The group reported that it has put together a team of more than 100 community-based researchers, “including youth, elders, people with different levels of experience in the criminal legal system, artists, healers, [and] educators].” Members of this research team are conducting online surveys (which are available in multiple languages) and in-person conversations in communities of color to identify needs and potential barriers to individuals getting involved in participatory budgeting.

“The deep history, rich legacy and strength of Black organizing in this region helped lay the foundation for much of this work,” a King County Equity Now spokesperson said in an email.

Their goal is to come up with strategies to make the process accessible to as many people as possible, including those experiencing homelessness and housing instability, people with disabilities, and formerly incarcerated people. They are also figuring out how to create an online participation system to ensure safety during the COVID-19 pandemic, which may require strategies for making internet access more widely available. Cházaro highlighted that organizers in Seattle “fought for money for Black-led research to inform participatory budgeting,” and ultimately received $3 million for this planning stage. 

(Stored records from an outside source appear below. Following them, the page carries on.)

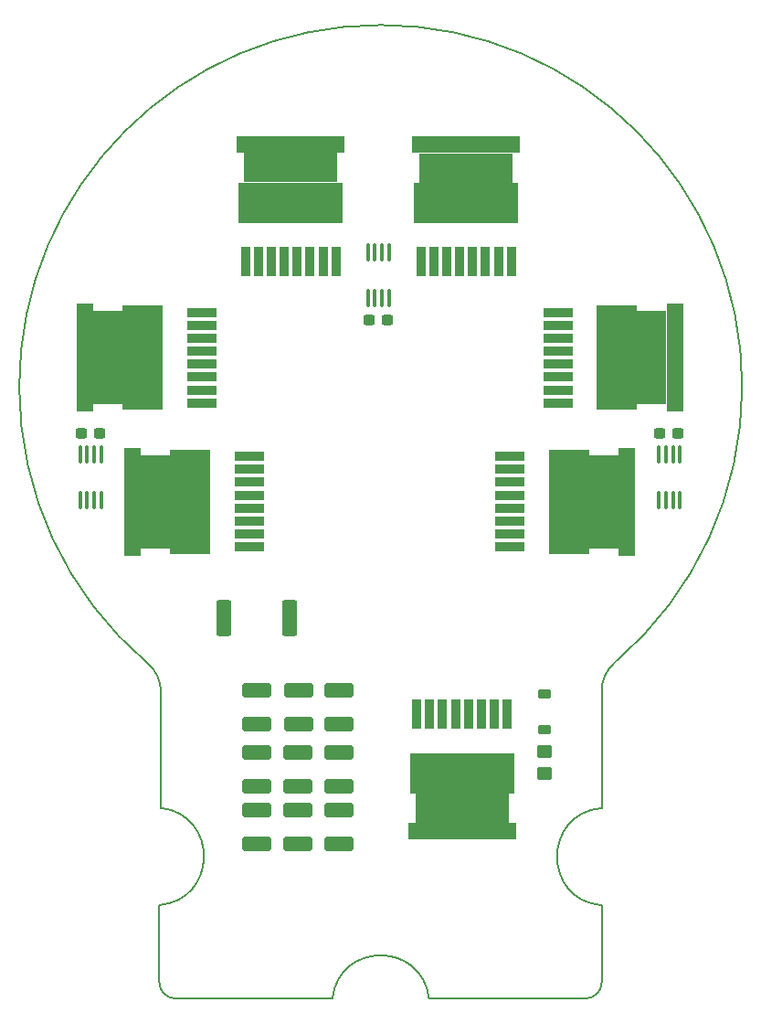
<source format=gbr>
%TF.GenerationSoftware,KiCad,Pcbnew,7.0.1*%
%TF.CreationDate,2023-12-14T23:22:24+03:00*%
%TF.ProjectId,_______ _____,21383b3e-3230-44f2-903f-3b3042302e6b,rev?*%
%TF.SameCoordinates,Original*%
%TF.FileFunction,Paste,Top*%
%TF.FilePolarity,Positive*%
%FSLAX46Y46*%
G04 Gerber Fmt 4.6, Leading zero omitted, Abs format (unit mm)*
G04 Created by KiCad (PCBNEW 7.0.1) date 2023-12-14 23:22:24*
%MOMM*%
%LPD*%
G01*
G04 APERTURE LIST*
G04 Aperture macros list*
%AMRoundRect*
0 Rectangle with rounded corners*
0 $1 Rounding radius*
0 $2 $3 $4 $5 $6 $7 $8 $9 X,Y pos of 4 corners*
0 Add a 4 corners polygon primitive as box body*
4,1,4,$2,$3,$4,$5,$6,$7,$8,$9,$2,$3,0*
0 Add four circle primitives for the rounded corners*
1,1,$1+$1,$2,$3*
1,1,$1+$1,$4,$5*
1,1,$1+$1,$6,$7*
1,1,$1+$1,$8,$9*
0 Add four rect primitives between the rounded corners*
20,1,$1+$1,$2,$3,$4,$5,0*
20,1,$1+$1,$4,$5,$6,$7,0*
20,1,$1+$1,$6,$7,$8,$9,0*
20,1,$1+$1,$8,$9,$2,$3,0*%
G04 Aperture macros list end*
%ADD10RoundRect,0.250000X1.100000X-0.412500X1.100000X0.412500X-1.100000X0.412500X-1.100000X-0.412500X0*%
%ADD11R,2.800000X0.900000*%
%ADD12R,1.550000X10.100000*%
%ADD13R,2.750000X8.700000*%
%ADD14R,3.700000X9.700000*%
%ADD15RoundRect,0.237500X-0.300000X-0.237500X0.300000X-0.237500X0.300000X0.237500X-0.300000X0.237500X0*%
%ADD16R,0.900000X2.800000*%
%ADD17R,10.100000X1.550000*%
%ADD18R,8.700000X2.750000*%
%ADD19R,9.700000X3.700000*%
%ADD20RoundRect,0.100000X0.100000X-0.712500X0.100000X0.712500X-0.100000X0.712500X-0.100000X-0.712500X0*%
%ADD21RoundRect,0.100000X-0.100000X0.712500X-0.100000X-0.712500X0.100000X-0.712500X0.100000X0.712500X0*%
%ADD22RoundRect,0.250000X-1.100000X0.412500X-1.100000X-0.412500X1.100000X-0.412500X1.100000X0.412500X0*%
%ADD23RoundRect,0.249999X-0.450001X-1.425001X0.450001X-1.425001X0.450001X1.425001X-0.450001X1.425001X0*%
%ADD24RoundRect,0.225000X0.375000X-0.225000X0.375000X0.225000X-0.375000X0.225000X-0.375000X-0.225000X0*%
%ADD25RoundRect,0.250000X-0.450000X0.350000X-0.450000X-0.350000X0.450000X-0.350000X0.450000X0.350000X0*%
%TA.AperFunction,Profile*%
%ADD26C,0.200000*%
%TD*%
G04 APERTURE END LIST*
D10*
%TO.C,C12*%
X141977000Y-96690500D03*
X141977000Y-93565500D03*
%TD*%
%TO.C,C13*%
X141977000Y-107778000D03*
X141977000Y-104653000D03*
%TD*%
D11*
%TO.C,Q7*%
X129272000Y-66943000D03*
X129272000Y-65743000D03*
X129272000Y-64543000D03*
X129272000Y-63343000D03*
X129272000Y-62143000D03*
X129272000Y-60943000D03*
X129272000Y-59743000D03*
X129272000Y-58543000D03*
D12*
X118422000Y-62743000D03*
D13*
X120572000Y-62743000D03*
D14*
X123797000Y-62743000D03*
%TD*%
D15*
%TO.C,C47*%
X144797500Y-59267500D03*
X146522500Y-59267500D03*
%TD*%
D10*
%TO.C,C10*%
X138167000Y-107778000D03*
X138167000Y-104653000D03*
%TD*%
D16*
%TO.C,Q1*%
X157607000Y-95768000D03*
X156407000Y-95768000D03*
X155207000Y-95768000D03*
X154007000Y-95768000D03*
X152807000Y-95768000D03*
X151607000Y-95768000D03*
X150407000Y-95768000D03*
X149207000Y-95768000D03*
D17*
X153407000Y-106618000D03*
D18*
X153407000Y-104468000D03*
D19*
X153407000Y-101243000D03*
%TD*%
D20*
%TO.C,D2*%
X171650000Y-75904500D03*
X172300000Y-75904500D03*
X172950000Y-75904500D03*
X173600000Y-75904500D03*
X173600000Y-71679500D03*
X172950000Y-71679500D03*
X172300000Y-71679500D03*
X171650000Y-71679500D03*
%TD*%
D10*
%TO.C,C35*%
X134357000Y-96690500D03*
X134357000Y-93565500D03*
%TD*%
D11*
%TO.C,Q6*%
X133717000Y-80278000D03*
X133717000Y-79078000D03*
X133717000Y-77878000D03*
X133717000Y-76678000D03*
X133717000Y-75478000D03*
X133717000Y-74278000D03*
X133717000Y-73078000D03*
X133717000Y-71878000D03*
D12*
X122867000Y-76078000D03*
D13*
X125017000Y-76078000D03*
D14*
X128242000Y-76078000D03*
%TD*%
D21*
%TO.C,D3*%
X146635000Y-53010500D03*
X145985000Y-53010500D03*
X145335000Y-53010500D03*
X144685000Y-53010500D03*
X144685000Y-57235500D03*
X145335000Y-57235500D03*
X145985000Y-57235500D03*
X146635000Y-57235500D03*
%TD*%
D22*
%TO.C,C21*%
X138167000Y-99280500D03*
X138167000Y-102405500D03*
%TD*%
D15*
%TO.C,C48*%
X118127500Y-69728000D03*
X119852500Y-69728000D03*
%TD*%
D10*
%TO.C,C39*%
X134357000Y-107778000D03*
X134357000Y-104653000D03*
%TD*%
D23*
%TO.C,R1*%
X131307000Y-86873000D03*
X137407000Y-86873000D03*
%TD*%
D16*
%TO.C,Q5*%
X133332000Y-53848000D03*
X134532000Y-53848000D03*
X135732000Y-53848000D03*
X136932000Y-53848000D03*
X138132000Y-53848000D03*
X139332000Y-53848000D03*
X140532000Y-53848000D03*
X141732000Y-53848000D03*
D17*
X137532000Y-42998000D03*
D18*
X137532000Y-45148000D03*
D19*
X137532000Y-48373000D03*
%TD*%
D11*
%TO.C,Q3*%
X162297000Y-58543000D03*
X162297000Y-59743000D03*
X162297000Y-60943000D03*
X162297000Y-62143000D03*
X162297000Y-63343000D03*
X162297000Y-64543000D03*
X162297000Y-65743000D03*
X162297000Y-66943000D03*
D12*
X173147000Y-62743000D03*
D13*
X170997000Y-62743000D03*
D14*
X167772000Y-62743000D03*
%TD*%
D24*
%TO.C,D1*%
X161027000Y-97158000D03*
X161027000Y-93858000D03*
%TD*%
D22*
%TO.C,C45*%
X141977000Y-99280500D03*
X141977000Y-102405500D03*
%TD*%
%TO.C,C20*%
X134357000Y-99280500D03*
X134357000Y-102405500D03*
%TD*%
D15*
%TO.C,C46*%
X171721500Y-69728000D03*
X173446500Y-69728000D03*
%TD*%
D25*
%TO.C,R2*%
X161027000Y-99208000D03*
X161027000Y-101208000D03*
%TD*%
D16*
%TO.C,Q4*%
X149588000Y-53867000D03*
X150788000Y-53867000D03*
X151988000Y-53867000D03*
X153188000Y-53867000D03*
X154388000Y-53867000D03*
X155588000Y-53867000D03*
X156788000Y-53867000D03*
X157988000Y-53867000D03*
D17*
X153788000Y-43017000D03*
D18*
X153788000Y-45167000D03*
D19*
X153788000Y-48392000D03*
%TD*%
D11*
%TO.C,Q2*%
X157857000Y-71878000D03*
X157857000Y-73078000D03*
X157857000Y-74278000D03*
X157857000Y-75478000D03*
X157857000Y-76678000D03*
X157857000Y-77878000D03*
X157857000Y-79078000D03*
X157857000Y-80278000D03*
D12*
X168707000Y-76078000D03*
D13*
X166557000Y-76078000D03*
D14*
X163332000Y-76078000D03*
%TD*%
D10*
%TO.C,C1*%
X138294000Y-96690500D03*
X138294000Y-93565500D03*
%TD*%
D20*
%TO.C,D4*%
X118015000Y-75904500D03*
X118665000Y-75904500D03*
X119315000Y-75904500D03*
X119965000Y-75904500D03*
X119965000Y-71679500D03*
X119315000Y-71679500D03*
X118665000Y-71679500D03*
X118015000Y-71679500D03*
%TD*%
D26*
X126847517Y-122086374D02*
X141398465Y-122083355D01*
X150342190Y-122084556D02*
G75*
G03*
X141398465Y-122083355I-4471930J-501814D01*
G01*
X166347072Y-104451099D02*
G75*
G03*
X166347073Y-113449221I389848J-4499061D01*
G01*
X164847517Y-122086517D02*
G75*
G03*
X166347517Y-120586503I-17J1500017D01*
G01*
X166347073Y-113449222D02*
X166347517Y-120586503D01*
X167579138Y-90948252D02*
G75*
G03*
X179370262Y-65434046I-21708888J25514212D01*
G01*
X125509571Y-93716347D02*
G75*
G03*
X124267370Y-91038052I-3504871J1647D01*
G01*
X125347517Y-120586374D02*
X125347517Y-113433715D01*
X125347517Y-113433715D02*
G75*
G03*
X125509619Y-104435721I-384537J4507385D01*
G01*
X125347526Y-120586374D02*
G75*
G03*
X126847517Y-122086374I1499974J-26D01*
G01*
X167579165Y-90948283D02*
G75*
G03*
X166347073Y-93614254I2268335J-2666017D01*
G01*
X166347073Y-93614254D02*
X166347073Y-104451107D01*
X125509619Y-93716347D02*
X125509619Y-104435720D01*
X112370266Y-65434046D02*
G75*
G03*
X124267371Y-91038050I33499954J-24D01*
G01*
X179370262Y-65434046D02*
G75*
G03*
X112370262Y-65434046I-33500000J0D01*
G01*
X150342194Y-122084556D02*
X164847517Y-122086503D01*
M02*

</source>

Some local reporters have cast doubt on the effectiveness of the research and raised questions about how the money is being spent. Tammy Morales, the council member working directly with King County Equity Now, did not respond to a request for comment from The Appeal: Political Report in time for publication, but in December she rebuked a skeptical blogger, saying in an email that “Contracts which have predated this one haven’t received the same kind of scrutiny you’re offering here. So, I find it interesting that this particular contract has received so much attention from the onset.” 

Morales added that, “Participatory research is about building the capacity of our neighbors to understand what’s happening in their community and to increase civic engagement so they can inform future policy-making…To suggest that a greater standard or threshold is in order is to dismiss the people who stand to benefit most from this approach.”

In a presentation last month, organizers spoke about forming a steering committee made up of community members who will collaborate with multiple city departments to create a strategy for the participatory budgeting process based on this initial research. The process will include reviewing community-generated proposals, and creating a list of projects and programs that could receive funding, which community members will then vote on.

De Leon from the Participatory Budgeting Project said that the goal is not to create one-time projects and hope that sustained equity will come out of that; this is just one step that’s part of a larger vision of justice. “We’re looking at this as a system’s change. And it needs to be a long term, deep commitment.”

This story has been updated to include a comment from King County Equity Now.

This article was produced in partnership with Just Media, a national hub supporting young writers covering justice issues.